READING TEXT =>
□ □ □ □

KHHM (101.9 MHz) is a commercial FM radio station licensed to Shingle Springs, California, and serving the Sacramento metropolitan area. It is owned by Entravision Communications and airs a Bilingual Rhythmic CHR radio format branded as "Fuego 101.9". KHHM, along with sister stations KNTY, KRCX-FM, and KXSE have their radio studios and offices on Auburn Blvd in Sacramento.

KHHM has an effective radiated power (ERP) of 47,000 watts. The transmitter is in Coloma, California, about 30 miles northeast of Sacramento. Although KHHM is licensed for HD Radio, it has yet to sign on a HD2 or HD3 digital subchannel.

History

Christian contemporary and smooth jazz
In 1989, the station signed on with a Contemporary Christian music format. Its call sign was KLIQ, better known as Q-102. Its sister station was KFIA, owned by Olympic Broadcasting. In September 1991, it simulcast with KFIA except during drive times and on the weekend when it aired Christian music. Its call sign was changed to KFIA-FM.

In October 1993, the station switched to a smooth jazz format and the call sign changed to KSSJ. By 2000, KSSJ flipped to oldies (as Cool 101.9 under the KCCL-FM calls) after KHYL dropped the format for Rhythmic Oldies. The call sign was changed to KNTY on July 19, 2006.

□ □ □ □

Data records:
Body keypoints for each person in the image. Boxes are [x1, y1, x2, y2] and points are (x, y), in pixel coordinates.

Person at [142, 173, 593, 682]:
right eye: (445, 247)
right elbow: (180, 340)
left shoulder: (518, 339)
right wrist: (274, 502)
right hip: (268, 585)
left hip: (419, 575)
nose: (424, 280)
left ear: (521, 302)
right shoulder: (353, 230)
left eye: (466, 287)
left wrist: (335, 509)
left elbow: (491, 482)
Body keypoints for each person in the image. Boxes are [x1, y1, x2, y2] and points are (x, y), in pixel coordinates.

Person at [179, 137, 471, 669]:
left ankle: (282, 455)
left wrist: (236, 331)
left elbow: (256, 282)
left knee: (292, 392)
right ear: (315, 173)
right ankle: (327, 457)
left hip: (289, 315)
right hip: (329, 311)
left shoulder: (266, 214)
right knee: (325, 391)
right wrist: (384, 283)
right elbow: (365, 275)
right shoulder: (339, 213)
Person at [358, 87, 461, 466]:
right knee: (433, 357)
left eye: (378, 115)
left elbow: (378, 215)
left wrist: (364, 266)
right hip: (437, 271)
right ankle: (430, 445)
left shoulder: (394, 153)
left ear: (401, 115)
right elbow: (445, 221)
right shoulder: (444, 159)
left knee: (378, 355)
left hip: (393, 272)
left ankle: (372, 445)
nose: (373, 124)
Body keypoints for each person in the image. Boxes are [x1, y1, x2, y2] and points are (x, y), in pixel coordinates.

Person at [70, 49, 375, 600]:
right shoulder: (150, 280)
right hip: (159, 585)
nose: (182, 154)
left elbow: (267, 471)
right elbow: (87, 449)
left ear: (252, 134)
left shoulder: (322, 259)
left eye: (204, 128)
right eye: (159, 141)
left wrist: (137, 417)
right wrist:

□ □ □ □

WORK INSTRUCTIONS => According to the radio station text, where is KHHM's transmitter? These lines have no connection to the radio station text.

SOLUTION FOR THIS TASK => In Coloma, California, about 30 miles northeast of Sacramento.